Copy out the listing lines from the one containing "Confirmed, Recovered, Deaths" through the one containing "The 东方量化成长灵活配置混合 slice", including both of those lines, character for character.
-=-=-=-=-
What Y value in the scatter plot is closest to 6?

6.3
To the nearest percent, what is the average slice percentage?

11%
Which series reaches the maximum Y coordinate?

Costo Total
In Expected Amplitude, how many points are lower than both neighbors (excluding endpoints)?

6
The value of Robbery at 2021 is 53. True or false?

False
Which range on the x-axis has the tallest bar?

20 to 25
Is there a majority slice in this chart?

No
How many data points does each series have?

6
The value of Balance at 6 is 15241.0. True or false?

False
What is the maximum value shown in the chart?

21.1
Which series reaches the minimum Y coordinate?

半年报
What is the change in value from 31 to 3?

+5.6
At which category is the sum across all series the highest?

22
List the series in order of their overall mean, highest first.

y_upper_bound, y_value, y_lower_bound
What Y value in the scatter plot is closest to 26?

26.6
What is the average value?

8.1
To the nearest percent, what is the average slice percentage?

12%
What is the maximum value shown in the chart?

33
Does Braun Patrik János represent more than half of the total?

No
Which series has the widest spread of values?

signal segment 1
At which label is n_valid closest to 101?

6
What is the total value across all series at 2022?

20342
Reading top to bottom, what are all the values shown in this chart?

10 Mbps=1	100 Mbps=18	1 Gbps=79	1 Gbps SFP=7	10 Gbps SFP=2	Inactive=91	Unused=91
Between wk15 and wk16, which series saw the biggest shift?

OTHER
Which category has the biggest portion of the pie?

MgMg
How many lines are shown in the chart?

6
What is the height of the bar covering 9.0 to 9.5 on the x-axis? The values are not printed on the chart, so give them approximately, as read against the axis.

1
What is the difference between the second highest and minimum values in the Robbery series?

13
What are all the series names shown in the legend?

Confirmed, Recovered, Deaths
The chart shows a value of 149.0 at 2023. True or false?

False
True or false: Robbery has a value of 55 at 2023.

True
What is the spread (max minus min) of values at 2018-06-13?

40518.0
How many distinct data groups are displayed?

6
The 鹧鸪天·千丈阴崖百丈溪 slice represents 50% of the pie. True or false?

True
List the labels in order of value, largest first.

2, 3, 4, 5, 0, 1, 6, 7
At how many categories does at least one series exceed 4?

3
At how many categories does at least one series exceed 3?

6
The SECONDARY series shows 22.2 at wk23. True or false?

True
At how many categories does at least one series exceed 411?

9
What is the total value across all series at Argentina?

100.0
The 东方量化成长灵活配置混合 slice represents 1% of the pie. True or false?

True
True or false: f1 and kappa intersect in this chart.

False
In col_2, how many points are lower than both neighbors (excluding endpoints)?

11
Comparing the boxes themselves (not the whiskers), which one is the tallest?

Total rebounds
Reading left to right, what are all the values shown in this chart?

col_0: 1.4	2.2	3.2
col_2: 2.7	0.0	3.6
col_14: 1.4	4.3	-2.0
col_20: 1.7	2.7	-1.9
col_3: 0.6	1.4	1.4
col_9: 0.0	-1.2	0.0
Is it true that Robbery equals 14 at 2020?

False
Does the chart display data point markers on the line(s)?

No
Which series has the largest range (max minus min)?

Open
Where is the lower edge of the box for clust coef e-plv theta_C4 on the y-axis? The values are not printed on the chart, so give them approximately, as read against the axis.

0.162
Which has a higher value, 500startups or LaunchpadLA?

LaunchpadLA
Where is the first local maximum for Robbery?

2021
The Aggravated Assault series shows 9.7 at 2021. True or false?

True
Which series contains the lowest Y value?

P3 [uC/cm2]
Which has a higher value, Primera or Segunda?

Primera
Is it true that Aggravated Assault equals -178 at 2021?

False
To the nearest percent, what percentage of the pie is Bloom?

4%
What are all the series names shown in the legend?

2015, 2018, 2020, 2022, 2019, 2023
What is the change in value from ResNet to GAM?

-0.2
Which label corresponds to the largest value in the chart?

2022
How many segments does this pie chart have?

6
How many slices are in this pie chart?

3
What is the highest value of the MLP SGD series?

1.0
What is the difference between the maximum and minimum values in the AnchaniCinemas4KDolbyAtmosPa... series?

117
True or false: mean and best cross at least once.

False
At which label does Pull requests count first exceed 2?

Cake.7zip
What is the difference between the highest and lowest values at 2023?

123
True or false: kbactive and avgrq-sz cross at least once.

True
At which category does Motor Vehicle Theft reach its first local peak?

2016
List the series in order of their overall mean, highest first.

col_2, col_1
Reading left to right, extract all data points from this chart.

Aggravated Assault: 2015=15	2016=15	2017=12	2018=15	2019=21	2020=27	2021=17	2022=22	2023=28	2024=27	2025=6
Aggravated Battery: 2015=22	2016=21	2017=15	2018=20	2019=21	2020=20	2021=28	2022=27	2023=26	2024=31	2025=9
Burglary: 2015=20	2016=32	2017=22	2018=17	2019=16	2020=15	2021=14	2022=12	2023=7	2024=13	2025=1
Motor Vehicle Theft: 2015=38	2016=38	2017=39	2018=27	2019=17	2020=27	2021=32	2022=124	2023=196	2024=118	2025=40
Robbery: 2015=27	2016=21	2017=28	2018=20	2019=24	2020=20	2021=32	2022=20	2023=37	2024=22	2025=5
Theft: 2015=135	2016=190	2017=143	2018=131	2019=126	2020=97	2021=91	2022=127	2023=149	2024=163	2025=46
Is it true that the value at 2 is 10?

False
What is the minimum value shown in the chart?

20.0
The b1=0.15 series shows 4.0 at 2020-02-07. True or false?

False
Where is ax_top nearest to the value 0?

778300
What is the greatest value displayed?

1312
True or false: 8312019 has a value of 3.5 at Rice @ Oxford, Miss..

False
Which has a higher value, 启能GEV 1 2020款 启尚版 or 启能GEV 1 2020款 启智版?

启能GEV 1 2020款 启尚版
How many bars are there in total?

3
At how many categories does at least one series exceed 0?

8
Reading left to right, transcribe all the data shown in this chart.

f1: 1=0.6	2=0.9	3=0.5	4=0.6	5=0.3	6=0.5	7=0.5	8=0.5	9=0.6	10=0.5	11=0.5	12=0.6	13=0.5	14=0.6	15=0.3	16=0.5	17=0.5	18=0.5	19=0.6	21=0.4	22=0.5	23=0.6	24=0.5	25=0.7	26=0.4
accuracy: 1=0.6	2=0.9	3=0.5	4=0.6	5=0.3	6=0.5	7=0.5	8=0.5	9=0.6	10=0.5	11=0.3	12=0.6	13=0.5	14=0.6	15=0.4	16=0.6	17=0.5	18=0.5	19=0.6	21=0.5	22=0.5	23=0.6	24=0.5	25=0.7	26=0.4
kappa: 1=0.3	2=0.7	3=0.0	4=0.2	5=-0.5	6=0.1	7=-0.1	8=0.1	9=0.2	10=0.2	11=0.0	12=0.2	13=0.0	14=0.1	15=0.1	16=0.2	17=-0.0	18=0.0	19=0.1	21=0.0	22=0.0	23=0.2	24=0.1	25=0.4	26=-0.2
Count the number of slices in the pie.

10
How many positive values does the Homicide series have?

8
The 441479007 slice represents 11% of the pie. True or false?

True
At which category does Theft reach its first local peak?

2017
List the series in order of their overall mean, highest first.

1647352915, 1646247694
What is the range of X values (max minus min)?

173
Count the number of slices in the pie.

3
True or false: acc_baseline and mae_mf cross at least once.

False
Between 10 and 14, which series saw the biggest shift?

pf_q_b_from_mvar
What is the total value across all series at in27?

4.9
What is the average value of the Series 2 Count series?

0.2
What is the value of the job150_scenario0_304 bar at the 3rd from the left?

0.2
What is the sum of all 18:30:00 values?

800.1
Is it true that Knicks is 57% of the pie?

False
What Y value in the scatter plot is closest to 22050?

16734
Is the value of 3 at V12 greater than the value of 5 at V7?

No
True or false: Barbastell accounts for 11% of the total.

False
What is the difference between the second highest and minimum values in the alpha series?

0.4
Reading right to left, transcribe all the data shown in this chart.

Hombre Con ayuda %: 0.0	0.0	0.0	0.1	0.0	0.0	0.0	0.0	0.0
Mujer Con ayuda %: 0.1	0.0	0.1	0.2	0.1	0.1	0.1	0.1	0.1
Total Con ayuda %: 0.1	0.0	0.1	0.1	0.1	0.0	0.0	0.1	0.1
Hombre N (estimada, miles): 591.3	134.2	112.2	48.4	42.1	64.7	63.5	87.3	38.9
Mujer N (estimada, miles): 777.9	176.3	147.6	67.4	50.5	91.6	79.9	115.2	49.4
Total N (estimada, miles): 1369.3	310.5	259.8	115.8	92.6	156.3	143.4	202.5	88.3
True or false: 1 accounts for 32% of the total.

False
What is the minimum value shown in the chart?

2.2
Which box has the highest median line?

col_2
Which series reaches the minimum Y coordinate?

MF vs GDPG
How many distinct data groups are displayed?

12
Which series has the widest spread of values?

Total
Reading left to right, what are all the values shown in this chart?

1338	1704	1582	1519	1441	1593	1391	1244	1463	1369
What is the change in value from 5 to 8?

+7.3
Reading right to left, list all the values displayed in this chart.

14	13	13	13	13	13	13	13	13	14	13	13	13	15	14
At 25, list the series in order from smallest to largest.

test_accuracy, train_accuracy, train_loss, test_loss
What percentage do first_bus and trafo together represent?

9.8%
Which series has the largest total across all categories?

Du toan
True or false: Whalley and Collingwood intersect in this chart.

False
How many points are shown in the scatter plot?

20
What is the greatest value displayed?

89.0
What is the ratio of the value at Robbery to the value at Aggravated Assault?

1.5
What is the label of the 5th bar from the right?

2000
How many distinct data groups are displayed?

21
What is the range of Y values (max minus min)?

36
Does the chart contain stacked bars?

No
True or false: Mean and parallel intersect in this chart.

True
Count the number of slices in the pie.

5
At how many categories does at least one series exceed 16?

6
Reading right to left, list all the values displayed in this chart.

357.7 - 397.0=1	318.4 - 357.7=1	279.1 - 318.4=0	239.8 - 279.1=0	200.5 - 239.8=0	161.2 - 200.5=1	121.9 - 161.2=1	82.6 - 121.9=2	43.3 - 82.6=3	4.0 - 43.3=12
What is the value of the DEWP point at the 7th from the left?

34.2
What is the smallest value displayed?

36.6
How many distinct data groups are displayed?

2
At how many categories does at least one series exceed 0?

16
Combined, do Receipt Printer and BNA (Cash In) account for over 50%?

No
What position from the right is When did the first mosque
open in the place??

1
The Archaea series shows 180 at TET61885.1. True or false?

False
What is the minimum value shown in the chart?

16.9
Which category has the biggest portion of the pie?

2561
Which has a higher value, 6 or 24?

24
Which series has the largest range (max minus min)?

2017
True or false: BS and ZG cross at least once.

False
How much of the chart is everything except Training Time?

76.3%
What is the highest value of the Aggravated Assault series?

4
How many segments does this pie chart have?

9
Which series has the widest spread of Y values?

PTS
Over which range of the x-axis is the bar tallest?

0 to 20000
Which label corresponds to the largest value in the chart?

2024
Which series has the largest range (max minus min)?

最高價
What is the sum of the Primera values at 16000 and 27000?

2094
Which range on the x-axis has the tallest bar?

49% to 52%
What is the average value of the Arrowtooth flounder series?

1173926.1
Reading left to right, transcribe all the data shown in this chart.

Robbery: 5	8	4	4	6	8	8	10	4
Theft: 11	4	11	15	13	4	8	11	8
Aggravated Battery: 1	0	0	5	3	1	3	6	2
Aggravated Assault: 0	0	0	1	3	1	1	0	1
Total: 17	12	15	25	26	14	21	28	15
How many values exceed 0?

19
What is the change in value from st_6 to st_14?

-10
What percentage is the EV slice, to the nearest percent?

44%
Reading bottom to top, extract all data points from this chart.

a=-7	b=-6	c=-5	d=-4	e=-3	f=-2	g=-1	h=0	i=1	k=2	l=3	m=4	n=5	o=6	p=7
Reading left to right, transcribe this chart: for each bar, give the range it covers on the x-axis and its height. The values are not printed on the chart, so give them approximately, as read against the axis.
-=-=-=-=-
▶ _Answer area_
Confirmed, Recovered, Deaths
The chart shows a value of 149.0 at 2023. True or false?

False
True or false: Robbery has a value of 55 at 2023.

True
What is the spread (max minus min) of values at 2018-06-13?

40518.0
How many distinct data groups are displayed?

6
The 鹧鸪天·千丈阴崖百丈溪 slice represents 50% of the pie. True or false?

True
List the labels in order of value, largest first.

2, 3, 4, 5, 0, 1, 6, 7
At how many categories does at least one series exceed 4?

3
At how many categories does at least one series exceed 3?

6
The SECONDARY series shows 22.2 at wk23. True or false?

True
At how many categories does at least one series exceed 411?

9
What is the total value across all series at Argentina?

100.0
The 东方量化成长灵活配置混合 slice represents 1% of the pie. True or false?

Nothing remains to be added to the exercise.